При дружеском общении с хозяином гость мог оставить свой большой меч в соседней комнате или отдать его слуге, который принимал сокровище с величайшим пиететом и, держа на вытянутых руках на шелковом платке, относил к стойке. На горизонтальной стойке для мечей хранился и меч хозяина (иногда несколько мечей). Во время беседы мечи клали так, чтобы рукоятки были обращены к владельцу, а клинки в ножнах — к собеседнику. Короткий меч (кодати) чаще всего оставался за поясом. При официальной встрече положить меч рукоятью к собеседнику означало нанести ему страшное оскорбление, т.е. усомниться в его способностях фехтовальщика и выказать полное пренебрежение к угрозе получения «молниеносного удара».
Случайным прикосновением к чужому мечу можно было спровоцировать инцидент. Если самурай видел, что сосед поглаживает или поворачивает рукоять своего меча, он немедленно обнажал клинок. Подобное происходило, когда в тесноте сосед мог невежливо отпихнуть мешавшие ему ножны, то есть допускал неподобающее обращение со святыней. Как прямой вызов на поединок воспринималось бряцание гардой о ножны. Для этого достаточно было лишь слегка выдвинуть лезвие и затем отпустить. Человек рассеянный, допустивший подобный жест в минуту задумчивости, рисковал быть разрубленным на две половинки без всякого предупреждения.
Серьезным оскорблением считалась попытка притронуться к мечу без разрешения хозяина, а тем более наступить на меч или отбросить его ногой. В то же время похвалить меч означало пролить бальзам на душу хозяина, доставить ему величайшее удовольствие.
Самурайское искусство меча, зародившееся приблизительно в X–XI вв., весьма существенно отличалось как от всех европейских способов использования меча, сабли, шашки, палаша, рапиры, шпаги, эспадрона, так и от китайского фехтования на больших мечах. В кэн-дзюцу сравнительно немного исключительно «фехтовальных» элементов в привычном европейском понимании.
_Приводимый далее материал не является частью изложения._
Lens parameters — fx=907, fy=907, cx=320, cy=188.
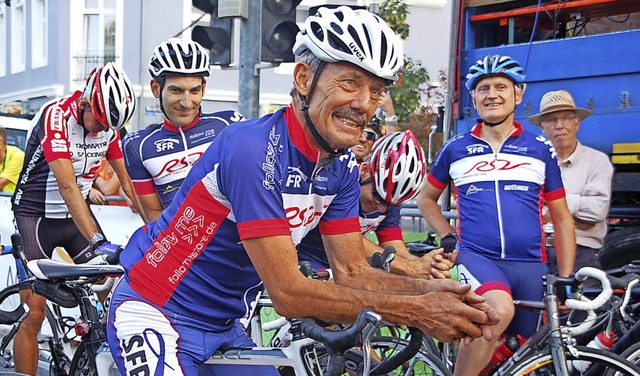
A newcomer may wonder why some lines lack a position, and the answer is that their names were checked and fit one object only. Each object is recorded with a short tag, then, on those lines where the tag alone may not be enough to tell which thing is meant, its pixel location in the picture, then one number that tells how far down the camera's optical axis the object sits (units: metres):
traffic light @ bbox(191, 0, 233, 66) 7.31
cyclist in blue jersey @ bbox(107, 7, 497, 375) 2.58
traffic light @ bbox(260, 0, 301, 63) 7.22
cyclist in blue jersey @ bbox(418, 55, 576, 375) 4.99
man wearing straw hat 6.14
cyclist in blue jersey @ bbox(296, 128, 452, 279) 5.07
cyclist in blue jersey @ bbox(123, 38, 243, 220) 5.34
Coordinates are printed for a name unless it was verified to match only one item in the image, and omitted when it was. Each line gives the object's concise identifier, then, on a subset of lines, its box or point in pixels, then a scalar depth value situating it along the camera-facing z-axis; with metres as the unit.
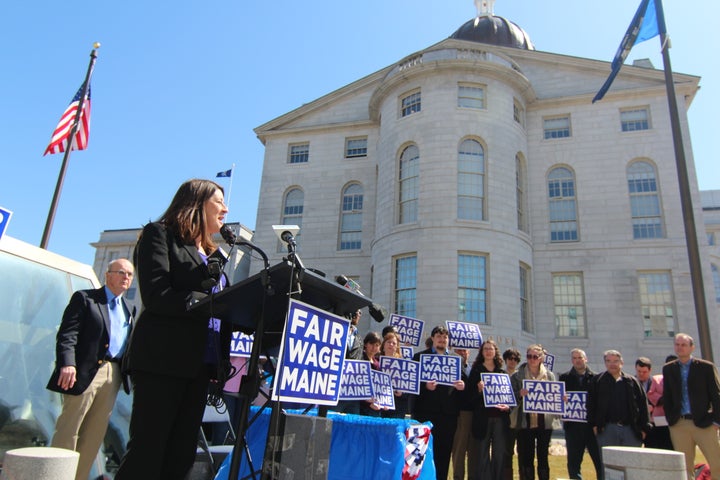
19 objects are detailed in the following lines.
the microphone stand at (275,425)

Как правило, боец, заняв исходную позицию с поднятым мечом, выжидал, когда у противника сдадут нервы и он «откроется». Тут же следовал решающий удар (или серия ударов), чаще всего приводивший к смерти противника. Такое ведение поединка оставалось практически неизменным для всех 1700 школ кэн-дзюцу, а позже кэн-до. Меч было принято держать двумя руками, однако его масса допускала и манипулирование одной рукой. Многие школы практиковали фехтование двумя мечами одновременно — большим и малым.
Отношение противников друг к другу во время поединка также соответствовало традиционному восточному мировоззрению — мастер боевых искусств сражается не для того, чтобы приобрести или потерять, не озабочен силой или слабостью, не делает ни одного шага вперед и не отступает ни на шаг назад. Враг не видит его.
Безупречный воин пользуется мечом, но не убивает других. Меч ему необходим для того, чтобы возвращать другим жизнь. Когда нужно убить, он убивает. Когда нужно возвращать к жизни, он возвращает к жизни.
Вы желаете достичь этого? В таком случае, идя, стоя, сидя и лежа, разговаривая и сохраняя молчание, во время чайной церемонии и рисовой трапезы, ваша тренировка должна продолжаться, вы должны быстро намечать цель и внимательно следить за любым её приближением или удалением. Так вам следует смотреть прямо в суть вещей. По мере того, как будут проходить месяцы и годы, вам покажется, что свет постепенно зажигается во тьме. Вы постигнете мудрость без учителя и безо всяких усилий откроете в себе таинственный дар. При этом вы останетесь в пределах обычного, и вместе с тем выйдете за них.